*** SOURCE DATA Section Begins ***

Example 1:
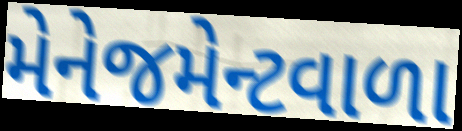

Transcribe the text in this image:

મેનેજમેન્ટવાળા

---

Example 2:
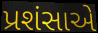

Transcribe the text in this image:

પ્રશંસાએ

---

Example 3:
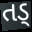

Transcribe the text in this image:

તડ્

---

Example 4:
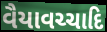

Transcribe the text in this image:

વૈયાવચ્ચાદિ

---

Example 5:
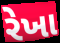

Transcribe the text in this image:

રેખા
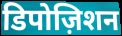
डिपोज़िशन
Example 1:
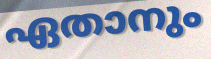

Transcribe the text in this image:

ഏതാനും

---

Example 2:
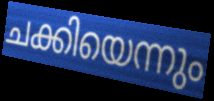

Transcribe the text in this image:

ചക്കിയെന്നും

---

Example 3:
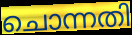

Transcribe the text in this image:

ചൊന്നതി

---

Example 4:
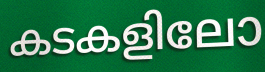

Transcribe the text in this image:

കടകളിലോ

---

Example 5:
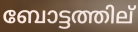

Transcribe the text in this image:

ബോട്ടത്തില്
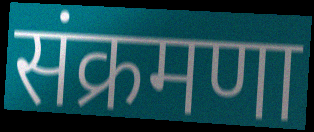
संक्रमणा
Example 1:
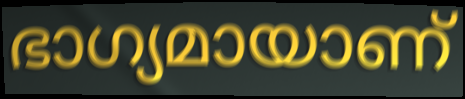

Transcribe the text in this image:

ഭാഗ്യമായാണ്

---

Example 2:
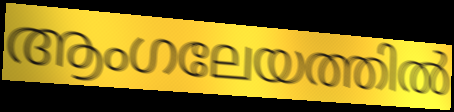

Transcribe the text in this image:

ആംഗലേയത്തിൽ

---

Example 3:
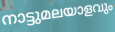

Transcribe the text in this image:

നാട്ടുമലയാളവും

*** SOURCE DATA Section Ends ***

> **TRY IT**
If a record contains a picture, leave the picture out; repeat the record itself exactly.

> **SOLUTION FOR THIS EXERCISE**
Example 1:

Transcribe the text in this image:

મેનેજમેન્ટવાળા

---

Example 2:

Transcribe the text in this image:

પ્રશંસાએ

---

Example 3:

Transcribe the text in this image:

તડ્

---

Example 4:

Transcribe the text in this image:

વૈયાવચ્ચાદિ

---

Example 5:

Transcribe the text in this image:

રેખા
डिपोज़िशन
Example 1:

Transcribe the text in this image:

ഏതാനും

---

Example 2:

Transcribe the text in this image:

ചക്കിയെന്നും

---

Example 3:

Transcribe the text in this image:

ചൊന്നതി

---

Example 4:

Transcribe the text in this image:

കടകളിലോ

---

Example 5:

Transcribe the text in this image:

ബോട്ടത്തില്
संक्रमणा
Example 1:

Transcribe the text in this image:

ഭാഗ്യമായാണ്

---

Example 2:

Transcribe the text in this image:

ആംഗലേയത്തിൽ

---

Example 3:

Transcribe the text in this image:

നാട്ടുമലയാളവും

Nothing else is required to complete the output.